Published: 16 Oct 2025, Last Modified: 10 Nov 2025NeurIPS 2025 ER WorkshopEveryoneRevisionsBibTeXCC BY 4.0
Keywords: thinking trajectory, large reasoning model, redundancy
Abstract: Large language models (LLMs) often produce lengthy reasoning traces with substantial token redundancy. While reasoning processes are generally considered necessary, it has been underexplored whether LLMs truly require the complete trajectory. To investigate, we conduct (1) attention map analysis and (2) targeted lesion studies that remove token groups, both of which show that intermediate tokens contribute minimally to reasoning quality.
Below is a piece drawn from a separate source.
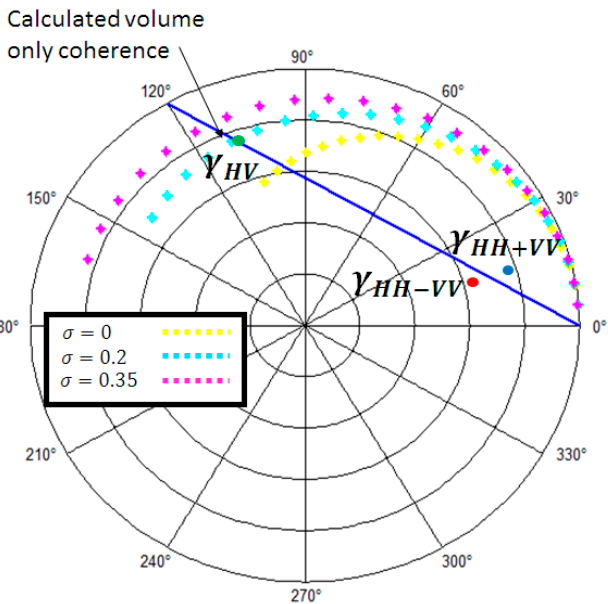
Figure 3. A schematic representation of the last step of the three-stage method. The blue line is the coherence line and the complex coherences on the Pauli basis are represented by blue, red, and green circles.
Our analyses suggest that the most redundant segments typically appear in the middle of reasoning chains, whereas the earlier and later segments are crucial for accurate final outcomes. We argue that this approach avoids redundant intermediate information and exploits the LLM’s capability to infer concise and coherent intermediate steps by using the known start and end points. Based on these observations, we propose MidCut, a method that removes redundant middle steps during both training and inference. We evaluate MidCut in two scenarios for LLM reasoning: (1) supervised fine-tuning (SFT) for reasoning and (2) decoding strategy for a test-time application.